**Ejercicio propuesto A:** Indica si cada una de estas afirmaciones coincide con el fragmento sobre Córdoba y responde sí o no, citando textualmente las palabras del fragmento que lo deciden: (i) Eliseo tiene tres años; (ii) la Corona Española expulsó a los jesuitas de sus dominios en el siglo XVII; (iii) la Manzana Jesuítica fue declarada Patrimonio de la Humanidad por la UNESCO.
**Ejercicio propuesto B:** Enumera todas las personas a las que el fragmento sobre Córdoba menciona por su nombre.
**Ejercicio propuesto C:** Según el fragmento sobre Córdoba, ¿qué construcción se encuentra enfrente de una plaza de armas?

Esa tarde, todavía con la luz del día llegué al aeropuerto de Córdoba donde me esperaba Guillermo y la encantadora cría que lleva por nombre Eliseo y que así con sus tres años y los grandes ojos azules que heredó de Ceci se declara a sí mismo filósofo, o filozofo para respetar zu entrañable pronunziazión. Además, me faltaba rencontrar a Marcos, amigo categoría gran maestre y compañero inseparable de la maestría, también oriundo de Córdoba, quien iba a ser mi host en su ciudad. Esa misma noche nos fuimos a recorrer el centro de Córdoba que "data" (jo-jo, dije 'data' término únicamente utilizado por los célebres conversadores atrapados en el Diccionario), en fin, digo que data de la época colonial y así lo atestiguan un gran número de construcciones hermosas: muchas iglesias, sobre todo la sobria y poderosa Catedral, enfrente de una plaza de armas armada con danzantes de tango y otros géneros musicales, que "arman" un jolgorio de lo más chulo.

Otra atracción arquitectónica de la ciudad es la "así llamada" (otra frase "elegante" de muy estentórea impertinencia en los tiempos de la eficiencia lingüística) Manzana Jesuítica. Los jesuitas (sociólogos y politólogos por vocacion) fueron misioneros de mucha relevancia para América Latina porque encabezaban un proyecto social distinto (y más estructurado y revolucionario que el de las otras órdenes monásticas). Proyecto que evidentemente se inscribía en el contexto de sus misiones evangelizadoras y que terminó siendo incompatible con los intereses de la Corona Española que los expulsó de sus dominios en el siglo XVIII. El punto es que en Córdoba dejaron un legado muy interesante de edificaciones y tradición académica en todo una cuadra -manzana- que fue declarada Patrimonio de la Humanidad por la UNESCO.

**Datos de origen:**

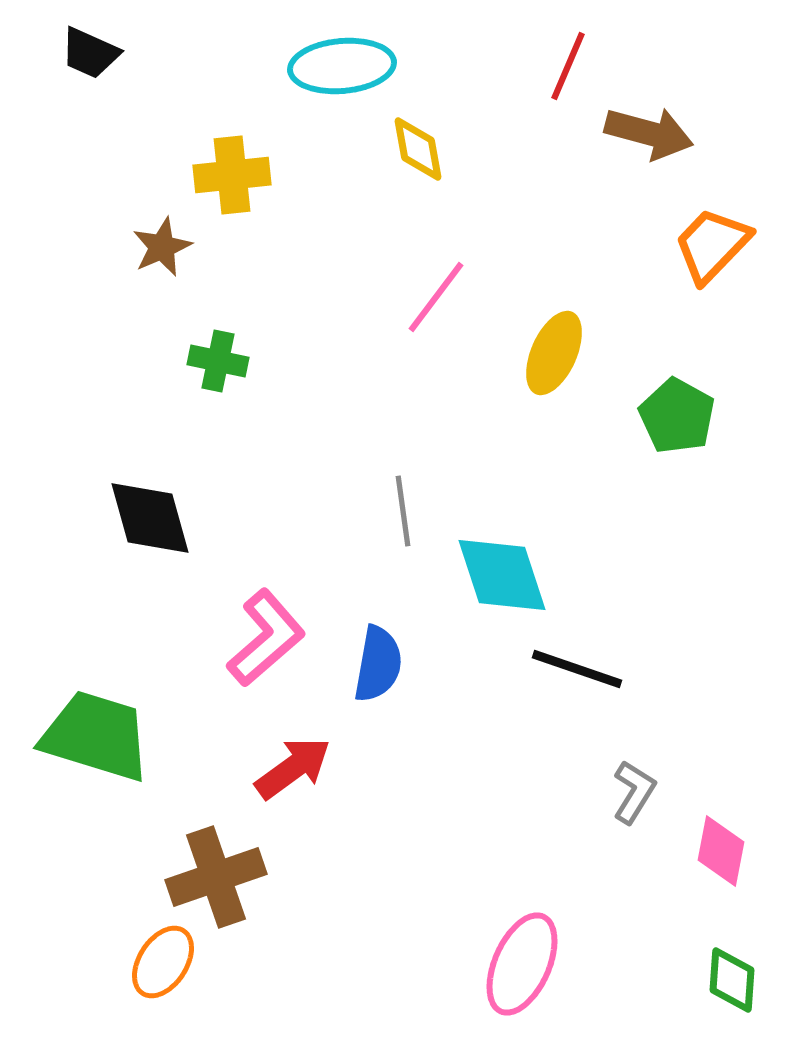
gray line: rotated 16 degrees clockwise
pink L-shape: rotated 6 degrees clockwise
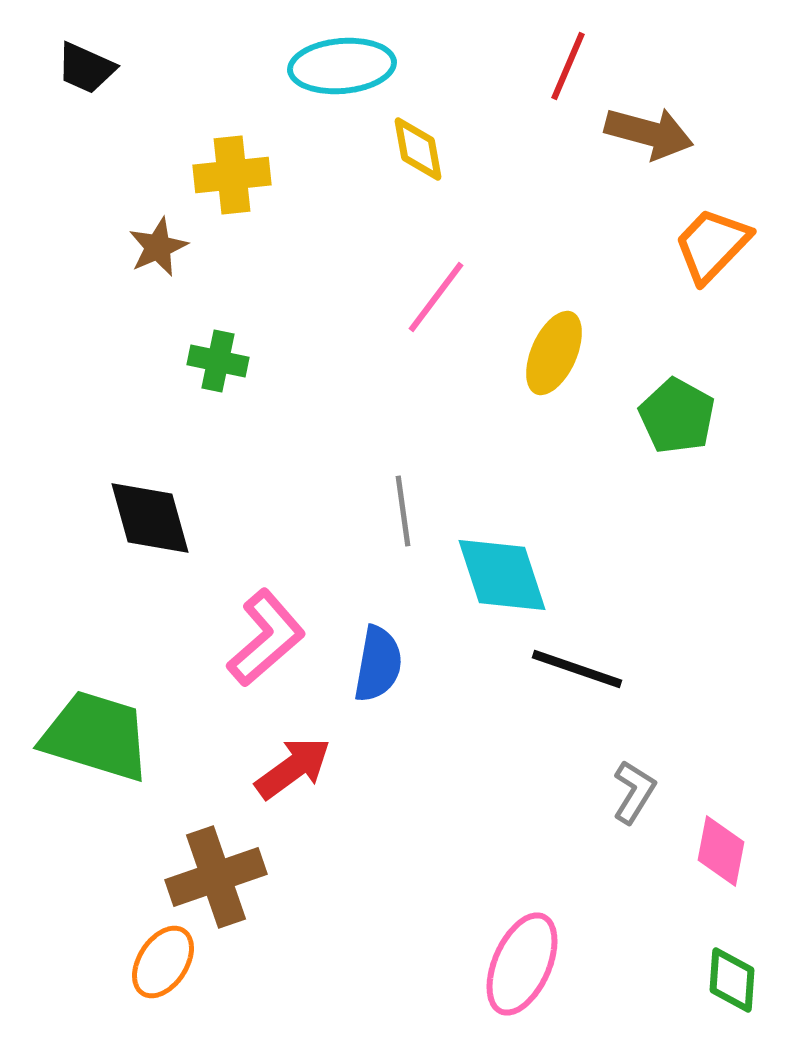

**Solución A:**
(i) Sí: «con sus tres años».
(ii) No: «que los expulsó de sus dominios en el siglo XVIII».
(iii) Sí: «que fue declarada Patrimonio de la Humanidad por la UNESCO».

**Solución B:** Guillermo, Eliseo, Ceci y Marcos.

**Solución C:** La Catedral.